L’intelligence artificielle s’impose rapidement dans les organisations. En hôtellerie comme ailleurs, elle ouvre la porte à des gains d’efficacité, à de nouvelles façons de travailler et à des outils capables de transformer l’expérience client.
Mais derrière ces possibilités se cache une réalité importante : l’IA n’est pas neutre.
Lors du webinaire Hôtel NumériQ, Rose Landry, gestionnaire en gouvernance de l’IA chez Mila – Institut québécois d’intelligence artificielle, a rappelé un principe essentiel : pour tirer profit de l’intelligence artificielle, les organisations doivent aussi apprendre à en reconnaître les risques et à mettre en place des pratiques responsables.
Aujourd’hui, l’IA peut soutenir la prise de décision, automatiser certaines tâches ou générer du contenu. Mais elle peut aussi produire des erreurs, renforcer des biais, nuire à la vie privée ou miner la confiance si elle est utilisée sans cadre clair.
Des risques liés à l’IA à tous les niveaux
L’adoption de l’IA s’accélère dans tous les secteurs, notamment avec l’arrivée de l’IA générative. Pourtant, les risques demeurent encore mal maîtrisés.
(Image tirée d’une présentation de Mila, réalisée dans le cadre du projet Hôtel NumériQ.)
En d’autres mots, l’IA peut devenir un levier puissant, mais seulement si elle est utilisée avec rigueur, transparence et discernement.
Comment adopter une IA plus responsable ?
Trois réflexes font toute la différence :
🔹 Comprendre : savoir ce que l’IA peut réellement faire, mais aussi reconnaître ses limites.
🔹 Encadrer : mettre en place des règles claires pour son utilisation dans l’organisation.

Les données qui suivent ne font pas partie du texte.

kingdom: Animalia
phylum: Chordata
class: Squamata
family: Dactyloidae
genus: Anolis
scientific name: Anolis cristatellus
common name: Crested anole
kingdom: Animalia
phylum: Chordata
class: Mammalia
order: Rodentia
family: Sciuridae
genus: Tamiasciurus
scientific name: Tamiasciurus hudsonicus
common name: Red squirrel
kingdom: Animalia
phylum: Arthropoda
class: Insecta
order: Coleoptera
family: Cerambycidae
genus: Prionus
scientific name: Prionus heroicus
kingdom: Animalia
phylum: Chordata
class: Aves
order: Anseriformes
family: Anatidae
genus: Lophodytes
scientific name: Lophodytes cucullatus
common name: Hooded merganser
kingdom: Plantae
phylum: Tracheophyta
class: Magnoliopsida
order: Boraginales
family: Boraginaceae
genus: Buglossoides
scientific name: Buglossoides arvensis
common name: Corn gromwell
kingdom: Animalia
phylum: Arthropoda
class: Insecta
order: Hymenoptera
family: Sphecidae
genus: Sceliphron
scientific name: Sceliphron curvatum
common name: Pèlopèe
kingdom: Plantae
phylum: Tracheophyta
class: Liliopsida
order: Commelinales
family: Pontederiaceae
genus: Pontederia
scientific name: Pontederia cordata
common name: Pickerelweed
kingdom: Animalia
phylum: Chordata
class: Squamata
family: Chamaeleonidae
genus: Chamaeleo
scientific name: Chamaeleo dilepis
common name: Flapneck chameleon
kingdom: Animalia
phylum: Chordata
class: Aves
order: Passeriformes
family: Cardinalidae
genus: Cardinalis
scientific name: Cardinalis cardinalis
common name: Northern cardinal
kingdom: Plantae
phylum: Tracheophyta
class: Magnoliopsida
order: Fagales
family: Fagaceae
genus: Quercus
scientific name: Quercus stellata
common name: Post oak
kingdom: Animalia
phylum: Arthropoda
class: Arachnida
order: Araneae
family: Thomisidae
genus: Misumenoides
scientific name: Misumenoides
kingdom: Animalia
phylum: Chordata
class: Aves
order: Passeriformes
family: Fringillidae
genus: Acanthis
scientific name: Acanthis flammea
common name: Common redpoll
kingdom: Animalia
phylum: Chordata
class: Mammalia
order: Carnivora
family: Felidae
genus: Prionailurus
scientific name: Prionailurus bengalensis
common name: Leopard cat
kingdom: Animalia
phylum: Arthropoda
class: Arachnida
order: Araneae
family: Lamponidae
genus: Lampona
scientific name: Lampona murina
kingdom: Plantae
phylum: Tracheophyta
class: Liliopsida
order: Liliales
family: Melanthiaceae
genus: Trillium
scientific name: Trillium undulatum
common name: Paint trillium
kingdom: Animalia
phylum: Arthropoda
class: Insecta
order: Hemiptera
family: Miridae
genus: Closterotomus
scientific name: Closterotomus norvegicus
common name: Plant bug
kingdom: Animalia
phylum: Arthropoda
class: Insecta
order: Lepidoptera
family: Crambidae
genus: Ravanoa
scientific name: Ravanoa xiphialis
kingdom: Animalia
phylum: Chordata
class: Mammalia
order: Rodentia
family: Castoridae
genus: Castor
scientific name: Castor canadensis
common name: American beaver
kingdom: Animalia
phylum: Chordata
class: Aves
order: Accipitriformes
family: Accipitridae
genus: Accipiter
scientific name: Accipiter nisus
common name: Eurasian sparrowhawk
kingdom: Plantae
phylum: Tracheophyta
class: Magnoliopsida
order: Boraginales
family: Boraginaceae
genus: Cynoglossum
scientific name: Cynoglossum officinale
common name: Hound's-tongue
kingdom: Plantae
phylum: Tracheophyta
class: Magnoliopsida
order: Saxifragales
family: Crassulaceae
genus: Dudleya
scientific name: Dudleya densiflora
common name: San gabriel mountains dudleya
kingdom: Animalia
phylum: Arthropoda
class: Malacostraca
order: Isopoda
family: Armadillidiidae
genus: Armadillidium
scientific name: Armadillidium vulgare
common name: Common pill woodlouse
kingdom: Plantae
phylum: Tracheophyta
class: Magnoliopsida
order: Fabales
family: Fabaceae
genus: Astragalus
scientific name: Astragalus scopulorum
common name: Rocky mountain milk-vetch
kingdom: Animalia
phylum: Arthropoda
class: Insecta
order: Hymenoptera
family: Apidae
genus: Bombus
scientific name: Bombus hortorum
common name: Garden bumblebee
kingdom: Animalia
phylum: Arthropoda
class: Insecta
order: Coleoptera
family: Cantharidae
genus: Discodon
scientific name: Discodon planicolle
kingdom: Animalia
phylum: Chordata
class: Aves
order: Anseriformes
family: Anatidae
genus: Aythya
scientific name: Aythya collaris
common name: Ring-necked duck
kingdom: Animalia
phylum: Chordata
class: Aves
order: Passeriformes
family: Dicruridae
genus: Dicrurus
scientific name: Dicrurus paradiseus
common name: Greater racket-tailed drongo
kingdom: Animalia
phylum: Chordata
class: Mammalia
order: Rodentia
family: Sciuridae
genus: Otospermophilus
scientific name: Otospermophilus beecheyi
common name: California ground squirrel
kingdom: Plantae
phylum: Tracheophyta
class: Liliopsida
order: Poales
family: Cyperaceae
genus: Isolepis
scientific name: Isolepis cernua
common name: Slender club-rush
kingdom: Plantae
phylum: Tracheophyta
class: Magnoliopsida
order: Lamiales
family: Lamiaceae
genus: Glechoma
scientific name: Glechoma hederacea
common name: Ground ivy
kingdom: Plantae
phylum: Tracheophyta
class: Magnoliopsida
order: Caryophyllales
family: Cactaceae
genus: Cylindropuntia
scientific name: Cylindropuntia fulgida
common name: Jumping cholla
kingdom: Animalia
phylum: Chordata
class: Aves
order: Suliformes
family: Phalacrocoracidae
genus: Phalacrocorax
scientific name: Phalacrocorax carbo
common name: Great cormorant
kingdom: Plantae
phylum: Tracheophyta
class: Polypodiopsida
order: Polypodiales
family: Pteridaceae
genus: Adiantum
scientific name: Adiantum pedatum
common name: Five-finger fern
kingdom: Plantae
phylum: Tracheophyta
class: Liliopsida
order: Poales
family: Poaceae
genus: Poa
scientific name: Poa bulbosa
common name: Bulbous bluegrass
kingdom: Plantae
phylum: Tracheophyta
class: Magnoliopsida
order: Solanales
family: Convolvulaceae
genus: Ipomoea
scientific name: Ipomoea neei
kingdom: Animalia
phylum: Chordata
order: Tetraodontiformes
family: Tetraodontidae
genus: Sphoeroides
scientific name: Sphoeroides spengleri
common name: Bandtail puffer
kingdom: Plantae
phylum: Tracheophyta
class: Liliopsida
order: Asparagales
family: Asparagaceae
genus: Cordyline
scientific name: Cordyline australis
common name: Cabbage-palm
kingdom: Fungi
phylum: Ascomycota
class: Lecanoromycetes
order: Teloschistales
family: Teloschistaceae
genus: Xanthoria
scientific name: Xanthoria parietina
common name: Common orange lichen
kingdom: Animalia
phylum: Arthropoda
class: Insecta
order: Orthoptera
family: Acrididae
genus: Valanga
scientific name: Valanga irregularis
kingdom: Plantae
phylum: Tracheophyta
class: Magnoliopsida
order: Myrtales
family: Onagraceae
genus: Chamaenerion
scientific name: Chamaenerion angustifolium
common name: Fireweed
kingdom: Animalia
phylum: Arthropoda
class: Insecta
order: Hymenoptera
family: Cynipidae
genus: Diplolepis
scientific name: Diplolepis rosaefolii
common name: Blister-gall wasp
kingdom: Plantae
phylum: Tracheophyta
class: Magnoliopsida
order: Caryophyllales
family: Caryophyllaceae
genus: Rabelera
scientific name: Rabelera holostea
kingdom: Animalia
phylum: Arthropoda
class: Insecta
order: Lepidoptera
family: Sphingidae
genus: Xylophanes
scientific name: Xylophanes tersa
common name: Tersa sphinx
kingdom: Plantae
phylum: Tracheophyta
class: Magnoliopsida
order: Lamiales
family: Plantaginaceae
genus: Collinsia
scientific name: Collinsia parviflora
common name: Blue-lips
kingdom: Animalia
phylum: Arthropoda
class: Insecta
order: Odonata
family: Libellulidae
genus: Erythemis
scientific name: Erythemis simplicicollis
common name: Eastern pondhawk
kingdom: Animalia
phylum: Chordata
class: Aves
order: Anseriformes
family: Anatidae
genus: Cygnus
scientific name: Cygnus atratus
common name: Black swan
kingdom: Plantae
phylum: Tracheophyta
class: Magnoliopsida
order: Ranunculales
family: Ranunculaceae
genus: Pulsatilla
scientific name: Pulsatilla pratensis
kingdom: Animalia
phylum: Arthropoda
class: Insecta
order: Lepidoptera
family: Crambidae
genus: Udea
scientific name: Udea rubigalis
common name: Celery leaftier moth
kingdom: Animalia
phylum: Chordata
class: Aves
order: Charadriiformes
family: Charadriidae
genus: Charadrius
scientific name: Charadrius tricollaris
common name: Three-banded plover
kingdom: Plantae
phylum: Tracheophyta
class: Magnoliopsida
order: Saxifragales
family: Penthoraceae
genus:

🔹 Questionner : évaluer les impacts humains, opérationnels, juridiques et éthiques avant de déployer un outil.
L’objectif n’est pas de freiner l’innovation, mais de s’assurer qu’elle se développe dans un cadre qui protège les individus, les entreprises et la confiance du public.
Concrètement, par où commencer ?
Avant d’intégrer un nouvel outil d’IA, posez-vous quelques questions simples :
Est-ce que l’objectif poursuivi est légitime ?
Les données utilisées sont-elles fiables et appropriées ?
Les résultats peuvent-ils être vérifiés par un humain ?
Les risques pour la clientèle, les employés ou l’organisation ont-ils été évalués ?
Les responsabilités sont-elles clairement définies en cas d’erreur ?
Ces questions permettent de passer d’une utilisation spontanée de l’IA à une approche plus structurée, alignée avec les principes d’une IA responsable.
À retenir
L’IA responsable n’est pas seulement une question technologique. C’est une question de confiance, de gouvernance et de choix organisationnels.
Les établissements qui prendront le temps d’encadrer leurs pratiques seront mieux positionnés pour profiter de l’IA, tout en protégeant leur réputation, leurs équipes et leur clientèle.